Google suggested me, that disks from BSD systems are UFS and to use it I need kernel ufs module, so I’ve typed into terminal:
linux: ~ # modinfo ufs modinfo: could not find module ufs linux: ~ # cat /proc/filesystems #this didn't gave any results either.

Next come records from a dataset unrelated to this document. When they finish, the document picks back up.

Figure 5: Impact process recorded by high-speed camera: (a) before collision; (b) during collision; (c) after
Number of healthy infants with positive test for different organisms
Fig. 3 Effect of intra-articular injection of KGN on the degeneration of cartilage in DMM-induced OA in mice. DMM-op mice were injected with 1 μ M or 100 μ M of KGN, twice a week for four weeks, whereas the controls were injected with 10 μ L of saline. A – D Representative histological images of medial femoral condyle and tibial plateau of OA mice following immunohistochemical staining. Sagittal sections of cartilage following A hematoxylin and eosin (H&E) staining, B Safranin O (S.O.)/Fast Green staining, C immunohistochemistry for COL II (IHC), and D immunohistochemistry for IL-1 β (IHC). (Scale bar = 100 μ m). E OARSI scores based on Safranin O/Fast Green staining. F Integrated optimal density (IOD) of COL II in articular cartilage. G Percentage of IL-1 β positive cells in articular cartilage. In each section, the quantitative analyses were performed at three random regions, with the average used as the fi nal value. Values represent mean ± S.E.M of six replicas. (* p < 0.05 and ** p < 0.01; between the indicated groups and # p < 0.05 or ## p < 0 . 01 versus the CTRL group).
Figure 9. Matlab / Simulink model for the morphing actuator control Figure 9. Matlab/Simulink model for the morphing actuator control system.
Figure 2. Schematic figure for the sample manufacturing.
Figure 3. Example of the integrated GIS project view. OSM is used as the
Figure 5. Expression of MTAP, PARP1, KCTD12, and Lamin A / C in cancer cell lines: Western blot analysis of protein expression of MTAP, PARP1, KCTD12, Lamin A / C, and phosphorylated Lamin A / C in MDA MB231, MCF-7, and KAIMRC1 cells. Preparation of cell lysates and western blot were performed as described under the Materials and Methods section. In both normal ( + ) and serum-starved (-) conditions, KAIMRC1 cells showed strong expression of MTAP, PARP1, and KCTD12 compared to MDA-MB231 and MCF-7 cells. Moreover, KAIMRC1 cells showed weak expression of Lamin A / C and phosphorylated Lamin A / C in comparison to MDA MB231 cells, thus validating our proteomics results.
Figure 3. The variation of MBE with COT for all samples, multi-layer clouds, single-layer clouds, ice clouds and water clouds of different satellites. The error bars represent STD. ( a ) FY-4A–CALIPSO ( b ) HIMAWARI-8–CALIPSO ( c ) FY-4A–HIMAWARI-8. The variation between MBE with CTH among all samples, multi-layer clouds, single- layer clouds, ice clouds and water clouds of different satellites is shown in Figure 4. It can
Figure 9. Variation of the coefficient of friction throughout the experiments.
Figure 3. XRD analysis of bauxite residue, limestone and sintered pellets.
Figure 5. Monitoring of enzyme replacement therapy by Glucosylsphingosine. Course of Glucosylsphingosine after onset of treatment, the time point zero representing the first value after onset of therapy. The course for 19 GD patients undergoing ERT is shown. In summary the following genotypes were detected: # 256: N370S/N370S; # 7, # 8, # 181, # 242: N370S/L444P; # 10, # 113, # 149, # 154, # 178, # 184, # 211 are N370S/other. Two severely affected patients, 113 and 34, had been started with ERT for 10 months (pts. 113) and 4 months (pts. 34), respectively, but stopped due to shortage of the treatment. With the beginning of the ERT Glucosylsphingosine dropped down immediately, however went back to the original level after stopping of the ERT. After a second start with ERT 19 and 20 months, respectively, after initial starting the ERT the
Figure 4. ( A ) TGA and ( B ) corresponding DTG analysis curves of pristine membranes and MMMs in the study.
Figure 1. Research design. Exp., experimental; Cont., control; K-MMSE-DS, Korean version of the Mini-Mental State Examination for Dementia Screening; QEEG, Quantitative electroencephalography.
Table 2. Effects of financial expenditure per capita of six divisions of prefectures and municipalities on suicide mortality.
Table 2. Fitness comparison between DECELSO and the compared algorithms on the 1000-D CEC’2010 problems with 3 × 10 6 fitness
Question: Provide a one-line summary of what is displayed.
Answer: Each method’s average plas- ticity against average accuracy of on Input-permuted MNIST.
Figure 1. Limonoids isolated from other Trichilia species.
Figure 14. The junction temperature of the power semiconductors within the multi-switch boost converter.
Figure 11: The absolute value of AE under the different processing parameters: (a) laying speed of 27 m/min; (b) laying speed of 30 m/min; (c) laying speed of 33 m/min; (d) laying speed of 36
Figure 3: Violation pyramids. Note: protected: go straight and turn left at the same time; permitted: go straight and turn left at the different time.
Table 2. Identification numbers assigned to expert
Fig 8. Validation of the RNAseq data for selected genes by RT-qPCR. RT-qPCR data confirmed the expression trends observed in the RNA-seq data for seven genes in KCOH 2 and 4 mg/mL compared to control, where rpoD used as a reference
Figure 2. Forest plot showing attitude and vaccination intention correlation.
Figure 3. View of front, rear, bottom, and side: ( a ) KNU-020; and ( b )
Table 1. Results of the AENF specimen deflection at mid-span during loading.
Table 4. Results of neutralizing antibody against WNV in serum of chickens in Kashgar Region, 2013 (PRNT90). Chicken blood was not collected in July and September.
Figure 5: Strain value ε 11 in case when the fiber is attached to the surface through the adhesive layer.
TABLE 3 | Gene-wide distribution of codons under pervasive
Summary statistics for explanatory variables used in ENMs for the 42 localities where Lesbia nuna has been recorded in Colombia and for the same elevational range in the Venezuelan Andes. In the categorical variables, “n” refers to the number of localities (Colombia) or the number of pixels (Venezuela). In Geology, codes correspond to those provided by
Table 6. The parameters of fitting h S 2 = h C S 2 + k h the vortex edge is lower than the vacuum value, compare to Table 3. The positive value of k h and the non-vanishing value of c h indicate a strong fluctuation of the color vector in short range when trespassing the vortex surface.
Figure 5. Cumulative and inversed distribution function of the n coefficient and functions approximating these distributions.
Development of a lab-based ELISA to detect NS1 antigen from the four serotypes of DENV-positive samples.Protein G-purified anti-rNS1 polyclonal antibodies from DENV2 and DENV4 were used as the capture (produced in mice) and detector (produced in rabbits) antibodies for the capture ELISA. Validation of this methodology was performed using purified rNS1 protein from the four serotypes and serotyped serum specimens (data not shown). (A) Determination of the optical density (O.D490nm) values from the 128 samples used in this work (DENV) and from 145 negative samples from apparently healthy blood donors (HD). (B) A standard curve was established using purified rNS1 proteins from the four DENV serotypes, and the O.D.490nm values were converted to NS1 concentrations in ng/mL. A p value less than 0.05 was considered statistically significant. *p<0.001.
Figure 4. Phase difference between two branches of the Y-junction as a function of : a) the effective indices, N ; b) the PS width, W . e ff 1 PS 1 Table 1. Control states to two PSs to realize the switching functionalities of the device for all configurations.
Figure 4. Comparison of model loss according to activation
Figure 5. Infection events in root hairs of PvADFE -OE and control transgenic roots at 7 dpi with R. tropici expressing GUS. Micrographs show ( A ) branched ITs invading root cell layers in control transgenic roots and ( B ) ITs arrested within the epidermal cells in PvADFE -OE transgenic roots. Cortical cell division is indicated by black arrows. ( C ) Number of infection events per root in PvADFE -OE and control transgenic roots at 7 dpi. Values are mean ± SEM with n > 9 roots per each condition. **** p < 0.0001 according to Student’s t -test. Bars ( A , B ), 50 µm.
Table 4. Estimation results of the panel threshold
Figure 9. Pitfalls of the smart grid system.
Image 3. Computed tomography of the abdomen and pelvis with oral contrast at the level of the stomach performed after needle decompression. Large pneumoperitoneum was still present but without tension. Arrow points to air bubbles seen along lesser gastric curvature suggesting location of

I’ve installed DMKS driver for UFS from here:
linux: ~ # wget http://people.centos.org/tru/dkms/RPMS/dkms-ufs-2.6.18_8.1.8 .el5-3.c5.noarch.rpm linux: ~ # rpm -i dkms-ufs-2.6.18_8.1.8.el5-3.c5.noarch.rpm linux: ~ # rpm -qa|grep dkms dkms-18.104.22.168-1.el5.rf dkms-ufs-2.6.18_8.1.8.el5-3.c5
Next I enabled and loaded module in kernel:
linux: ~ # cat /boot/config-$(uname -r)|grep UFS ... # CONFIG_SYSV_FS is not set ... linux: ~ # vi /boot/config-$(uname -r) # uncomment # # CONFIG_SYSV_FS is not set # to make it look like: # CONFIG_UFS_FS=m #m means 'module' linux: ~ # modprobe ufs linux: ~ # lsmod|grep ufs ufs 987862 1
Having support for UFS I was finally able to mount disk:
linux: ~ # fdisk -l ... Disk /dev/sdc: 1000.2 GB, 1000204886016 bytes 16 heads, 63 sectors/track, 1938021 cylinders Units = cylinders of 1008 * 512 = 516096 bytes Device Boot Start End Blocks Id System /dev/sdc1 * 1 1938021 976762552+ a5 FreeBSD linux: ~ # sfdisk -d /dev/sdc # partition table of /dev/sdc unit: sectors /dev/sdc1 : start= 63, size=1953525105, Id=a5, bootable /dev/sdc2 : start= 0, size= 0, Id= 0 /dev/sdc3 : start= 0, size= 0, Id= 0 /dev/sdc4 : start= 0, size= 0, Id= 0 /dev/sdc5 : start= 63, size= 8388608 /dev/sdc6 : start= 8388671, size= 8388608 /dev/sdc7 : start= 16777279, size= 37322752 /dev/sdc8 : start= 54100031, size= 8388608 /dev/sdc9 : start= 62488639, size=1891036529
Partitions /dev/sdc[1-9] are the UFS partitions as they are visible is FreeBSD. In my case /dev/sda9 is /usr and that’s the one I needed.
linux: ~ # mkdir /media/bsd linux: ~ # mount -r -t ufs -o ufstype=5xbsd /dev/sdc9 /media/bsd/
I hope that it will be useful for someone.